The RPC client initializes security by calling RpcBindingSetAuthInfo(Ex) as follows:

//
//    Do the binding etc.
//

// 
// Request Security…
//
Status = RpcBindingSetAuthInfoEx(
    RpcInterfaceHandle,
    NULL,
    AuthnLevel,
    RPC_C_AUTHN_WINNT,
    NULL,
    AuthzSvc,
          SecurityQos
    );
//
// where:
//    Arg1 = Binding Handle just established.
//    Arg2 = ServerPrincipalName (NULL as it is ignored by NTLM SSP).
//    Arg3 = Authentication Leve (see above for valid values).
//    Arg4 = Auth service which be default selects NTLM SSP for NT.
//    Arg5 = Authentication Identity which can be SEC_WINNT_AUTH_IDENTITY structure
//        specifying Username, DomainName and password. NULL means use default.
//    Arg6 = Autorization Service (see above for valid values).
//    Arg7 = Impersonation Level, see above for valid values.
//

RPC Invocations and Executions.

Once the client and server sides have initialized security, the client can go ahead and start making remote procedure calls without worrying about security.

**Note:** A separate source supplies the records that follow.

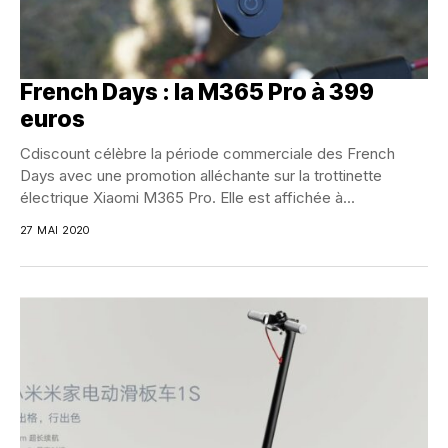
French Days : la M365 Pro à 399
euros
Cdiscount célèbre la période commerciale des French
Days avec une promotion alléchante sur la trottinette
électrique Xiaomi M365 Pro. Elle est affichée à...
27 MAI 2020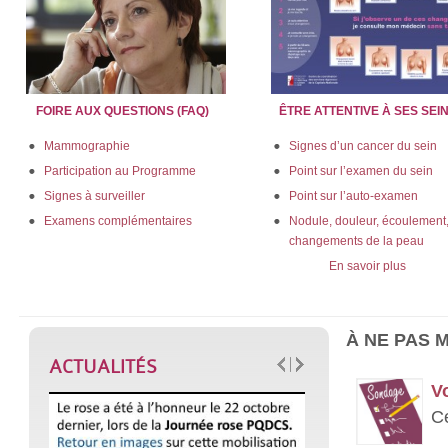
FOIRE AUX QUESTIONS (FAQ)
ÊTRE ATTENTIVE À SES SEI
Mammographie
Signes d’un cancer du sein
Participation au Programme
Point sur l’examen du sein
Signes à surveiller
Point sur l’auto-examen
Examens complémentaires
Nodule, douleur, écoulement
changements de la peau
En savoir plus
À NE PAS 
ACTUALITÉS
Vo
Ce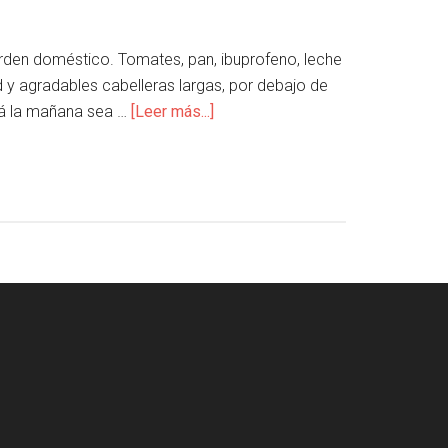
rden doméstico. Tomates, pan, ibuprofeno, leche
 y agradables cabelleras largas, por debajo de
zá la mañana sea …
[Leer más...]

Underlying RPC run time encapsulates all of the SSPI interactions to establish the authenticated connection and secure message exchange.

On the server side, when a procedure is invoked for execution, it can use RpcImpersonateClient() API to impersonate the client before servicing the request, if so required. It can then revert to original security context using RpcRevertToSelf().